ASSIGNMENT :: Can you recast every line in the rows below as a Markdown table with the columns "No." and "Line", numbering the lines in order? Skip blank lines and leave the pictures out.

PROVIDED RECORDS ::
═══
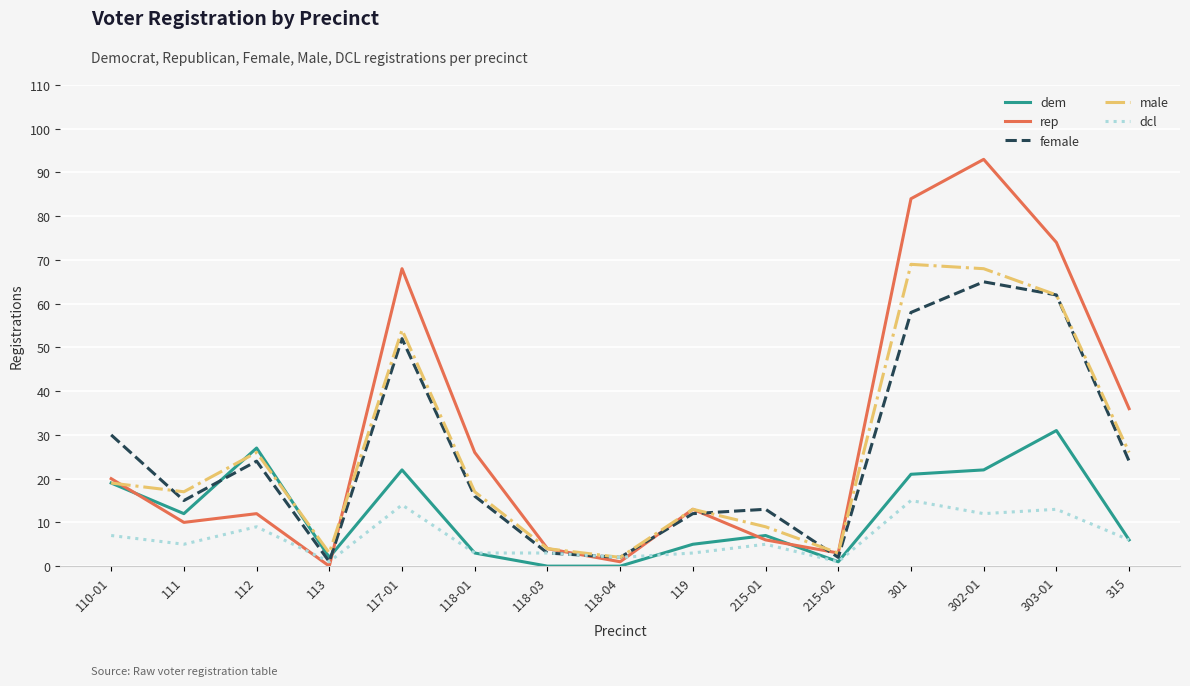

Which series has the largest range (max minus min)?

rep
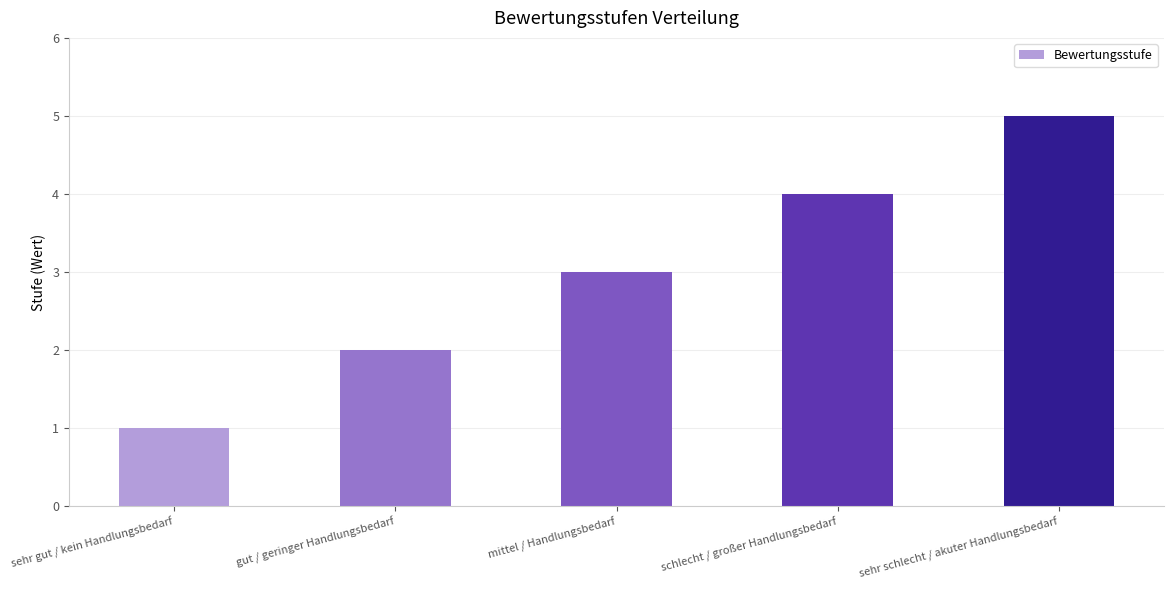

Which category has the lowest value across all series?

sehr gut / kein Handlungsbedarf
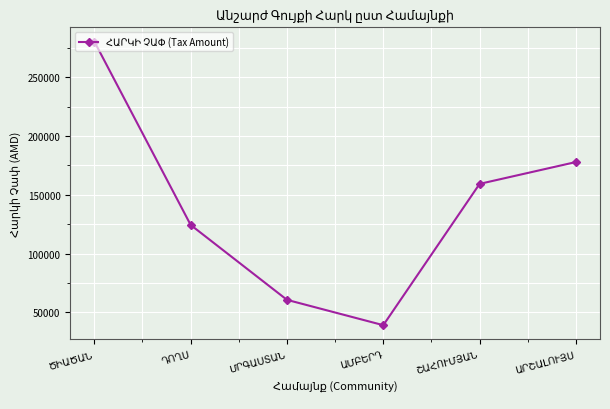

What is the difference between the second highest and minimum values?

138720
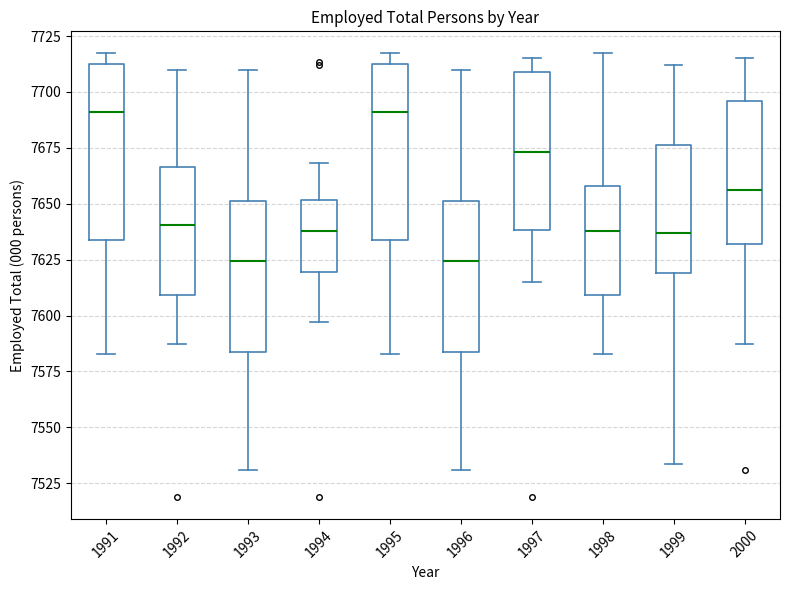

Reading left to right, transcribe this box plot: for each box, give where its median line is, the range the box spans, and where its two whiskers end, as read against the y-axis. The values are not printed on the chart, so give them approximately, as read against the axis.

1991: median 7690, box 7635 to 7710, whiskers 7585 to 7715
1992: median 7640, box 7610 to 7665, whiskers 7585 to 7710
1993: median 7625, box 7585 to 7650, whiskers 7530 to 7710
1994: median 7640, box 7620 to 7650, whiskers 7595 to 7670
1995: median 7690, box 7635 to 7710, whiskers 7585 to 7715
1996: median 7625, box 7585 to 7650, whiskers 7530 to 7710
1997: median 7675, box 7640 to 7710, whiskers 7615 to 7715
1998: median 7640, box 7610 to 7660, whiskers 7585 to 7715
1999: median 7635, box 7620 to 7675, whiskers 7535 to 7710
2000: median 7655, box 7630 to 7695, whiskers 7585 to 7715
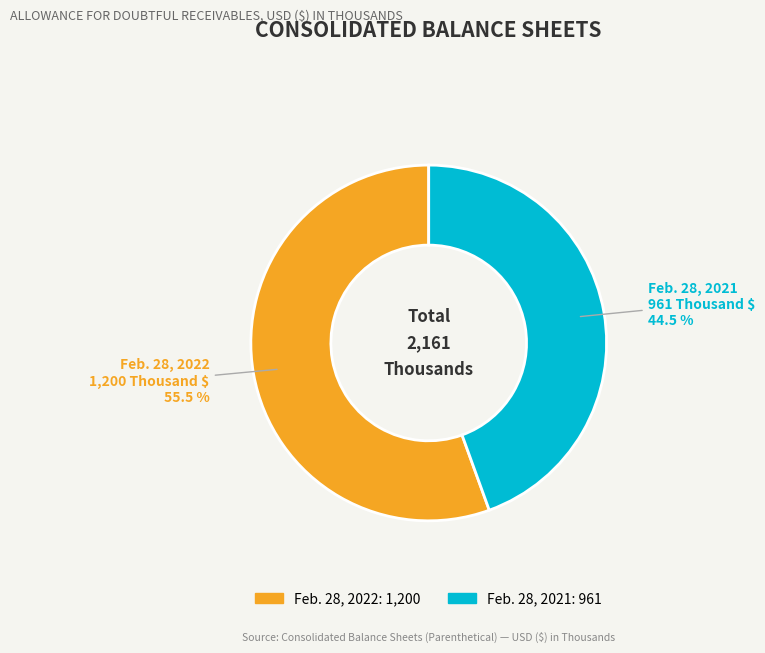

What percentage is NOT represented by Allowance for doubtful receivables (2022)?

44.5%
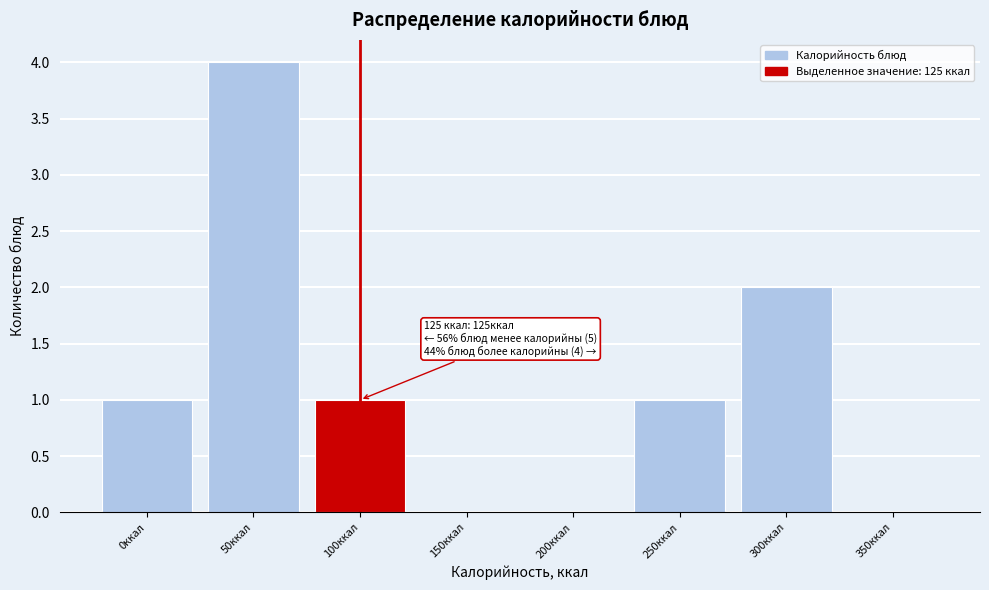

Reading right to left, list all the values displayed in this chart.

350ккал=0	300ккал=2	250ккал=1	200ккал=0	150ккал=0	100ккал=1	50ккал=4	0ккал=1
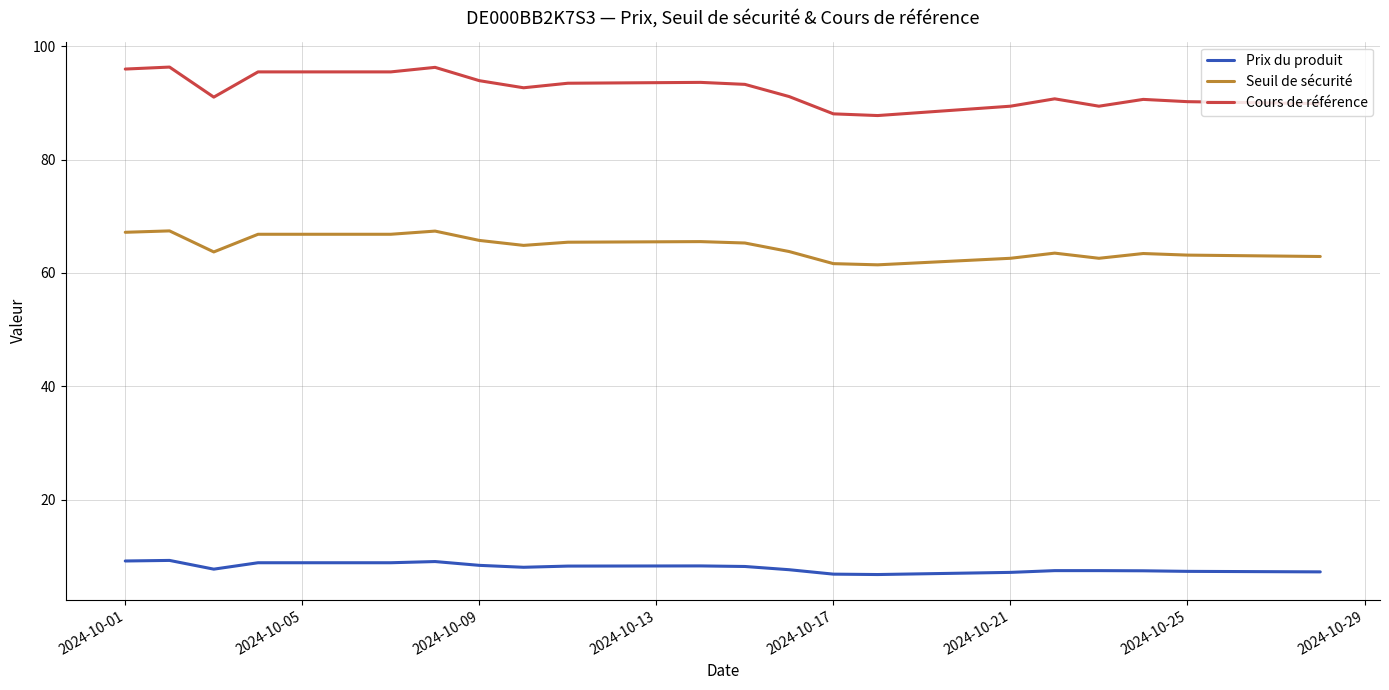

True or false: Seuil de sécurité and Cours de référence cross at least once.

False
═══
RESPONSE BELOW ::
| No. | Line |
|---|---|
| 1 | Which series has the largest range (max minus min)? |
| 2 | rep |
| 3 | Which category has the lowest value across all series? |
| 4 | sehr gut / kein Handlungsbedarf |
| 5 | What is the difference between the second highest and minimum values? |
| 6 | 138720 |
| 7 | Reading left to right, transcribe this box plot: for each box, give where its median line is, the range the box spans, and where its two whiskers end, as read against the y-axis. The values are not printed on the chart, so give them approximately, as read against the axis. |
| 8 | 1991: median 7690, box 7635 to 7710, whiskers 7585 to 7715 |
| 9 | 1992: median 7640, box 7610 to 7665, whiskers 7585 to 7710 |
| 10 | 1993: median 7625, box 7585 to 7650, whiskers 7530 to 7710 |
| 11 | 1994: median 7640, box 7620 to 7650, whiskers 7595 to 7670 |
| 12 | 1995: median 7690, box 7635 to 7710, whiskers 7585 to 7715 |
| 13 | 1996: median 7625, box 7585 to 7650, whiskers 7530 to 7710 |
| 14 | 1997: median 7675, box 7640 to 7710, whiskers 7615 to 7715 |
| 15 | 1998: median 7640, box 7610 to 7660, whiskers 7585 to 7715 |
| 16 | 1999: median 7635, box 7620 to 7675, whiskers 7535 to 7710 |
| 17 | 2000: median 7655, box 7630 to 7695, whiskers 7585 to 7715 |
| 18 | What percentage is NOT represented by Allowance for doubtful receivables (2022)? |
| 19 | 44.5% |
| 20 | Reading right to left, list all the values displayed in this chart. |
| 21 | 350ккал=0	300ккал=2	250ккал=1	200ккал=0	150ккал=0	100ккал=1	50ккал=4	0ккал=1 |
| 22 | True or false: Seuil de sécurité and Cours de référence cross at least once. |
| 23 | False |